Mr Livingstone has long been an ambassador for digital – when he was Business Secretary, Vince Cable made him creative industries champion– and the cause of bringing our children up to speed so that Britain can compete globally. 

In 2010, he was invited by the Government to review digital skills in England and concluded that poor-quality IT in schools was an obstacle to economic growth. The study was influential in leading to an overhaul of IT teaching and the introduction of a new computer science curriculum.

Now he has got another opportunity to put his views into practice. He said: “The arts and sciences should no longer be a question of either/or – and to further this, I’m delighted to be opening two free schools to embed digital creativity in future generations of our society. It is the combination of computer programming skills and creativity by which today’s world-changing companies are built.”

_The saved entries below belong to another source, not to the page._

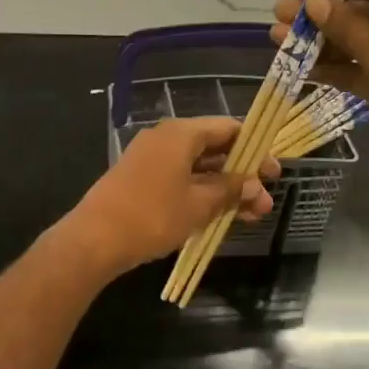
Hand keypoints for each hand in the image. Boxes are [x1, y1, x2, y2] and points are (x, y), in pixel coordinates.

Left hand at [59, 117, 277, 276]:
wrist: (95, 239)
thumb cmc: (153, 216)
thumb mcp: (199, 204)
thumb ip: (230, 190)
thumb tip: (255, 185)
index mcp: (180, 134)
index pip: (227, 128)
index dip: (255, 149)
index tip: (274, 174)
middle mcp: (164, 139)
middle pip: (213, 148)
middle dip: (241, 175)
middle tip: (263, 202)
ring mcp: (149, 159)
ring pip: (196, 168)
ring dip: (223, 189)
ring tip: (248, 216)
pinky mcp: (138, 181)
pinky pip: (178, 180)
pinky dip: (200, 194)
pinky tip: (216, 216)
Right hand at [271, 0, 368, 141]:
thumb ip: (347, 25)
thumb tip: (313, 0)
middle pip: (366, 10)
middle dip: (323, 14)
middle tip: (282, 15)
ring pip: (361, 42)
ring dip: (323, 41)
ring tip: (279, 39)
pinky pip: (365, 68)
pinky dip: (337, 67)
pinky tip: (303, 67)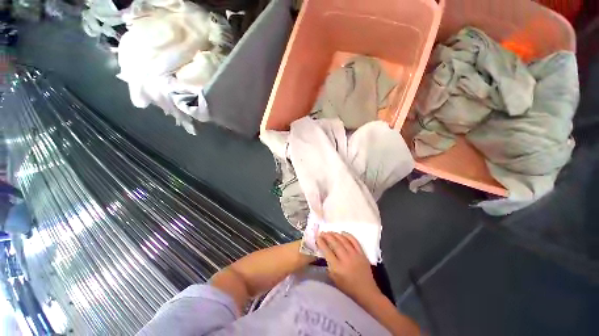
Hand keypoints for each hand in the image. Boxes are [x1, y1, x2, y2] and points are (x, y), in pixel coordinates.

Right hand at [316, 232, 380, 303]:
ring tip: (330, 232)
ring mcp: (355, 255)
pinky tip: (342, 232)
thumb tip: (325, 252)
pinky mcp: (362, 253)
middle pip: (334, 243)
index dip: (321, 242)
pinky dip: (348, 235)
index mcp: (337, 267)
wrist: (366, 291)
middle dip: (327, 236)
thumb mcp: (334, 279)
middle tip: (322, 232)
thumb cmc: (348, 287)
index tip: (317, 237)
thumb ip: (329, 265)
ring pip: (343, 240)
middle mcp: (345, 259)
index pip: (327, 251)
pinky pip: (354, 241)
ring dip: (335, 234)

He also laid down the gauntlet to other tech industry chiefs – who bemoan the absence of digital knowledge among our school leavers and graduates – to do the same. “I encourage other digital entrepreneurs to seize the opportunity offered by the free schools programme in helping to give children an authentic education for the jobs and opportunities of the digital world.” 

I recall sitting with Mr Livingstone at the annual UK gathering of Founders Forum, the network of digital entrepreneurs, held at The Grove hotel and spa in Hertfordshire. Known as “The Davos of Tech”, the super-cool two-day event is a showcase of tech talent and success.